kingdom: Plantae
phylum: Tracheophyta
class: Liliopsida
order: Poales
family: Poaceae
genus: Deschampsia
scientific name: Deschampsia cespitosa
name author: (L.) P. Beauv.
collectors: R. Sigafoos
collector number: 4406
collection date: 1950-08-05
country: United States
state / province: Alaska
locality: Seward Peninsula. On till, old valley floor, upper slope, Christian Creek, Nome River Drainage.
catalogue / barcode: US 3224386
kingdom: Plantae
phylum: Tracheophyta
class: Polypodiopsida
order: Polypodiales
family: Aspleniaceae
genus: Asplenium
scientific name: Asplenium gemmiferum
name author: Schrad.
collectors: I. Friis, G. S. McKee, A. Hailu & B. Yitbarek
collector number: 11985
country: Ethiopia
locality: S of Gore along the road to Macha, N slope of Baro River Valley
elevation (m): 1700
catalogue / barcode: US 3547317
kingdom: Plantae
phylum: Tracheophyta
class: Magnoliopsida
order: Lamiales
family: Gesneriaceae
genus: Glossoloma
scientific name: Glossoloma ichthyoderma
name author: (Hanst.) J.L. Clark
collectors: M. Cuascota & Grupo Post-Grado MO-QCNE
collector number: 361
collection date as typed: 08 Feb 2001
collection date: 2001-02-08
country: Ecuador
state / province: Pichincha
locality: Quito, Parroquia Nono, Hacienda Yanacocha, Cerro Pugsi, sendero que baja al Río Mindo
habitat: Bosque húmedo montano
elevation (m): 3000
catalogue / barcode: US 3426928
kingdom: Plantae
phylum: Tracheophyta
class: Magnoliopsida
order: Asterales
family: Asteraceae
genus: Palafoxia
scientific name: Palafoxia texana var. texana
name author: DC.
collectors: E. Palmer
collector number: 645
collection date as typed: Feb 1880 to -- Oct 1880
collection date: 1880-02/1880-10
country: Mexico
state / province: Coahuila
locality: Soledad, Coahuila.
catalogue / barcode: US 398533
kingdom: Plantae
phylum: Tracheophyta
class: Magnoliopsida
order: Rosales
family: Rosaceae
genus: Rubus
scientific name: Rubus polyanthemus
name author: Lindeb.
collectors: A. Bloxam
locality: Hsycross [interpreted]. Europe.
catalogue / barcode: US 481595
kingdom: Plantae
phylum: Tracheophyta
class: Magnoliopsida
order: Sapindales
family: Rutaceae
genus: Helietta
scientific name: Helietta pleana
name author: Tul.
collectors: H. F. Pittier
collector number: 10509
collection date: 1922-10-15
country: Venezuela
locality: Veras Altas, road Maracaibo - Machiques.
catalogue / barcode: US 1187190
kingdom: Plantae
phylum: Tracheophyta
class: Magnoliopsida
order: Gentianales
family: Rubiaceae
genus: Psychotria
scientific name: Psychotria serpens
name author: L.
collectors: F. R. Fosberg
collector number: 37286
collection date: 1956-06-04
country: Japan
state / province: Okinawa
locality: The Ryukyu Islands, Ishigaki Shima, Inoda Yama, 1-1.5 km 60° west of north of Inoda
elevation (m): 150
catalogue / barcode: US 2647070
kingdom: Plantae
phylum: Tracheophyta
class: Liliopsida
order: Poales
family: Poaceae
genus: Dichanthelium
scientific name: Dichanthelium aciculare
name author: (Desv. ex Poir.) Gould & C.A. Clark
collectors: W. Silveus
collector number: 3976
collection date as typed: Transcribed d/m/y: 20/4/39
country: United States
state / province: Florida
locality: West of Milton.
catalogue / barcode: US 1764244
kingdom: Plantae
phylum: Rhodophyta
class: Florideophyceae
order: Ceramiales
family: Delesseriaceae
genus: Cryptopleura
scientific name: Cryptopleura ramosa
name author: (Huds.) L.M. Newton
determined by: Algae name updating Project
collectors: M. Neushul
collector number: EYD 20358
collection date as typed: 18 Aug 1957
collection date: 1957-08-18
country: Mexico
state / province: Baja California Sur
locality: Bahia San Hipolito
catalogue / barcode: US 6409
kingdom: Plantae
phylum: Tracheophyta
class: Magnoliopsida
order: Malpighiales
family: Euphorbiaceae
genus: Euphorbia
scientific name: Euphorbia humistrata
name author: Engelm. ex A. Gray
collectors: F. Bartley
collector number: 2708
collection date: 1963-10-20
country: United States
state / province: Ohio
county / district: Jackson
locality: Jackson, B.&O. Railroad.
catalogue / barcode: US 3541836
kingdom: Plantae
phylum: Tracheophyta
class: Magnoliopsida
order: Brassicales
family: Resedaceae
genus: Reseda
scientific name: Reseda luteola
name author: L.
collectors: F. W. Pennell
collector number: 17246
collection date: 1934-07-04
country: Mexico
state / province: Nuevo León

------------------------------------------------------------

_Your task_:
Please copy every line of the items above without changing a single character.

_Output of the exercise_:
kingdom: Plantae
phylum: Tracheophyta
class: Liliopsida
order: Poales
family: Poaceae
genus: Deschampsia
scientific name: Deschampsia cespitosa
name author: (L.) P. Beauv.
collectors: R. Sigafoos
collector number: 4406
collection date: 1950-08-05
country: United States
state / province: Alaska
locality: Seward Peninsula. On till, old valley floor, upper slope, Christian Creek, Nome River Drainage.
catalogue / barcode: US 3224386
kingdom: Plantae
phylum: Tracheophyta
class: Polypodiopsida
order: Polypodiales
family: Aspleniaceae
genus: Asplenium
scientific name: Asplenium gemmiferum
name author: Schrad.
collectors: I. Friis, G. S. McKee, A. Hailu & B. Yitbarek
collector number: 11985
country: Ethiopia
locality: S of Gore along the road to Macha, N slope of Baro River Valley
elevation (m): 1700
catalogue / barcode: US 3547317
kingdom: Plantae
phylum: Tracheophyta
class: Magnoliopsida
order: Lamiales
family: Gesneriaceae
genus: Glossoloma
scientific name: Glossoloma ichthyoderma
name author: (Hanst.) J.L. Clark
collectors: M. Cuascota & Grupo Post-Grado MO-QCNE
collector number: 361
collection date as typed: 08 Feb 2001
collection date: 2001-02-08
country: Ecuador
state / province: Pichincha
locality: Quito, Parroquia Nono, Hacienda Yanacocha, Cerro Pugsi, sendero que baja al Río Mindo
habitat: Bosque húmedo montano
elevation (m): 3000
catalogue / barcode: US 3426928
kingdom: Plantae
phylum: Tracheophyta
class: Magnoliopsida
order: Asterales
family: Asteraceae
genus: Palafoxia
scientific name: Palafoxia texana var. texana
name author: DC.
collectors: E. Palmer
collector number: 645
collection date as typed: Feb 1880 to -- Oct 1880
collection date: 1880-02/1880-10
country: Mexico
state / province: Coahuila
locality: Soledad, Coahuila.
catalogue / barcode: US 398533
kingdom: Plantae
phylum: Tracheophyta
class: Magnoliopsida
order: Rosales
family: Rosaceae
genus: Rubus
scientific name: Rubus polyanthemus
name author: Lindeb.
collectors: A. Bloxam
locality: Hsycross [interpreted]. Europe.
catalogue / barcode: US 481595
kingdom: Plantae
phylum: Tracheophyta
class: Magnoliopsida
order: Sapindales
family: Rutaceae
genus: Helietta
scientific name: Helietta pleana
name author: Tul.
collectors: H. F. Pittier
collector number: 10509
collection date: 1922-10-15
country: Venezuela
locality: Veras Altas, road Maracaibo - Machiques.
catalogue / barcode: US 1187190
kingdom: Plantae
phylum: Tracheophyta
class: Magnoliopsida
order: Gentianales
family: Rubiaceae
genus: Psychotria
scientific name: Psychotria serpens
name author: L.
collectors: F. R. Fosberg
collector number: 37286
collection date: 1956-06-04
country: Japan
state / province: Okinawa
locality: The Ryukyu Islands, Ishigaki Shima, Inoda Yama, 1-1.5 km 60° west of north of Inoda
elevation (m): 150
catalogue / barcode: US 2647070
kingdom: Plantae
phylum: Tracheophyta
class: Liliopsida
order: Poales
family: Poaceae
genus: Dichanthelium
scientific name: Dichanthelium aciculare
name author: (Desv. ex Poir.) Gould & C.A. Clark
collectors: W. Silveus
collector number: 3976
collection date as typed: Transcribed d/m/y: 20/4/39
country: United States
state / province: Florida
locality: West of Milton.
catalogue / barcode: US 1764244
kingdom: Plantae
phylum: Rhodophyta
class: Florideophyceae
order: Ceramiales
family: Delesseriaceae
genus: Cryptopleura
scientific name: Cryptopleura ramosa
name author: (Huds.) L.M. Newton
determined by: Algae name updating Project
collectors: M. Neushul
collector number: EYD 20358
collection date as typed: 18 Aug 1957
collection date: 1957-08-18
country: Mexico
state / province: Baja California Sur
locality: Bahia San Hipolito
catalogue / barcode: US 6409
kingdom: Plantae
phylum: Tracheophyta
class: Magnoliopsida
order: Malpighiales
family: Euphorbiaceae
genus: Euphorbia
scientific name: Euphorbia humistrata
name author: Engelm. ex A. Gray
collectors: F. Bartley
collector number: 2708
collection date: 1963-10-20
country: United States
state / province: Ohio
county / district: Jackson
locality: Jackson, B.&O. Railroad.
catalogue / barcode: US 3541836
kingdom: Plantae
phylum: Tracheophyta
class: Magnoliopsida
order: Brassicales
family: Resedaceae
genus: Reseda
scientific name: Reseda luteola
name author: L.
collectors: F. W. Pennell
collector number: 17246
collection date: 1934-07-04
country: Mexico
state / province: Nuevo León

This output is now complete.